Myles Garrett has requested a trade out of Cleveland, but it takes two teams to tango – and in this case, several would be interested in acquiring Garrett, but do the Browns really want to trade him? And even if so, can they afford to?
Daryl Ruiter covers the Browns for our sibling station 92.3 The Fan in Cleveland, and when he joined BMitch & Finlay on Wednesday, he wasn’t so sure it’s as easy as Garrett wants it to be.
“He’s not actually on the trading block, at least from the Browns' perspective. Myles wants to put himself on the trading block, but GM and VP of Football Ops Andrew Berry has been very adamant in telling people that he has no intention of trading Myles Garrett,” Ruiter said. “Now, Pat Riley released a statement saying he wasn't trading Jimmy Butler a month ago and we all know how that movie ended, but from a factual standpoint, yes, Myles Garrett wants out and is telling anyone and everyone that is willing to listen that he wants out and why he wants out, and the Browns are basically saying, no, we're not going to do that, we’re going to move forward with Garrett as a member of the Browns.”
The other problem, for the Browns anyway, is that their salary cap situation is such a mess, there’s a lot more to moving on from Garrett than just simply dealing him.

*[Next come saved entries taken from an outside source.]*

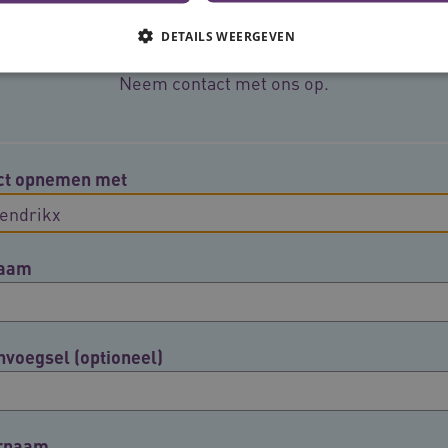
Meer informatie?
DETAILS WEERGEVEN
Neem contact met ons op.
Noodzakelijke cookies
Analytische cookies
Marketing cookies
che cookies zorgen ervoor dat de website werkt. Deze cookies worden altijd geplaatst
ct opnemen met
Provider
/
Domein
Vervaldatum
Omschrijving
N
.youtube.com
5 maanden 4
weken
naam
www.vilans.nl
Sessie
Deze cookie wordt gebruikt om gebruiker
beheren, zodat gebruikersinteracties wo
een surfsessie.
.youtube.com
5 maanden 4
weken
nvoegsel (optioneel)
29 minuten
Deze cookie wordt gebruikt om ondersch
Cloudflare Inc.
cy
50 seconden
mensen en bots. Dit is gunstig voor de w
.vimeo.com
rapporten te kunnen maken over het geb
ATA
5 maanden 4
Deze cookie wordt gebruikt om de toest
YouTube
weken
en privacykeuzes voor hun interactie met 
.youtube.com
rnaam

“I'm sure Andrew Berry is getting phone calls as we speak, but it's really hard to decamp now if he'll actually get moved, because the Browns are in a tough salary cap situation right now,” Ruiter said. “They're gonna have to do some contract restructures before the new league year commences in March, and Garrett has some bonus money that's due to him in March as well, which could inflate his actual cap number should the Browns trade him.

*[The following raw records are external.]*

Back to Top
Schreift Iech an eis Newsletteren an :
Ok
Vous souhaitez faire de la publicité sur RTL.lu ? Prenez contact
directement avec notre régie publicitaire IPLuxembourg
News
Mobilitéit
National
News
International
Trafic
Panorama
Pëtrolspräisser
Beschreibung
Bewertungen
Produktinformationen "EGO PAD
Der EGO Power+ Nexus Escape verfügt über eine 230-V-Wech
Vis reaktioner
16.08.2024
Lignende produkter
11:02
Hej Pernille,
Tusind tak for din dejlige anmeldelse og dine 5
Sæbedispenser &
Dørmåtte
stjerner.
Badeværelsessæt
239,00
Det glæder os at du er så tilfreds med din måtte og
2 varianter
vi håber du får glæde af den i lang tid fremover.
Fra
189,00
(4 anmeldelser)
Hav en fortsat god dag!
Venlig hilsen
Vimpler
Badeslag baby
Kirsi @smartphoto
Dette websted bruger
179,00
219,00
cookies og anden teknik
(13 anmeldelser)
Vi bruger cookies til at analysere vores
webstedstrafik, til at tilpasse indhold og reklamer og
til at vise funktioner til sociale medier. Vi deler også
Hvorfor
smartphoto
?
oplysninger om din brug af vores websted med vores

It would take him from the mid-30s to possibly over $40 million as far as the cap hit, so if they're going to move Garrett from a cap standpoint, they need to do it before the new league year. I just don't know that the Browns have room to absorb yet another $35 million in dead cap considering they're going to have to restructure Deshaun Watson because they're going to need to create another $30 million dollars-plus in cap space so that they can get close to being under the cap come the new league year.”
Oh, and don’t forget that that the Browns have a lot of needs on the field, but ‘there’s the reality that this was a $300 million football team last year that won a whopping three games.”
And yet, despite that, Ruiter agrees that Garrett might actually be UNDERPAID right now in his current deal.
“I know this is insane to say that at $25 million a year and you're underpaid, but considering the resume that he has and the marketplace, yeah, he is underpaid for what he's accomplished at 29 years old,” Ruiter said.
“He's the youngest player in NFL history to accumulate 100 sacks and the only player in NFL history with 14 or more sacks in four consecutive seasons. He’s a game-wrecker type of player and I think he could retire today and be a Hall of Famer, his resume is just that strong. All that being said, though, he wants to win.”
The Browns have had six losing seasons and almost as many head coaches in Garrett’s eight years, and there’s not much hope for that vast improvement, it seems, so…
“The Browns can say ‘we're close’ all they want until they're blue in the face, the bottom line is they’re not. You can’t win three games coming off an 11-6 playoff season and tell me you’re close to competing or that you're a quarterback away, because the quarterback that was a problem got hurt and did not play the bulk of the season, and to be perfectly candid, not much improved with the football team,” Ruiter said. “So yes, quarterback is a problem they have to address, but they have other needs to address as well, and Myles Garrett, who is in the locker room and knows a lot more than me, knows exactly where they're at and whatever plan Andrew Berry told him in the exit meetings and any further conversations they have had since, which clearly did not wow him and did not dissuade him from making this trade request.”
So, it might be in Cleveland’s best interest to acquiesce to Garrett’s request, but…
“It probably would from a team building standpoint, but again, they the salary cap and dead cap to deal with right now,” Ruiter said. “It’s easy for me to say they should move him, and I’m a believer if you don't want to be somewhere, don’t, but this is a Browns thing, not a Cleveland thing,” Ruiter said. “This is a Browns annual incompetence thing that he's tired of dealing with; it isn’t that he hates living in Cleveland, because he’s ingrained in this community and is a minority owner of the Cavaliers. That should tell you how bad it is with the Browns right now that he's doing this and is not going to sit around and wait for hope to come again; he sees his playing career mortality in front of him, and he wants to go somewhere where he can win – but again, it’s easy to see and say, okay, the Browns should get two first-round picks plus more, but he’s got a $35 million dead cap hit, so trading him is a little more complex than we want to make it out to be, so I give it a 60 percent chance of happening."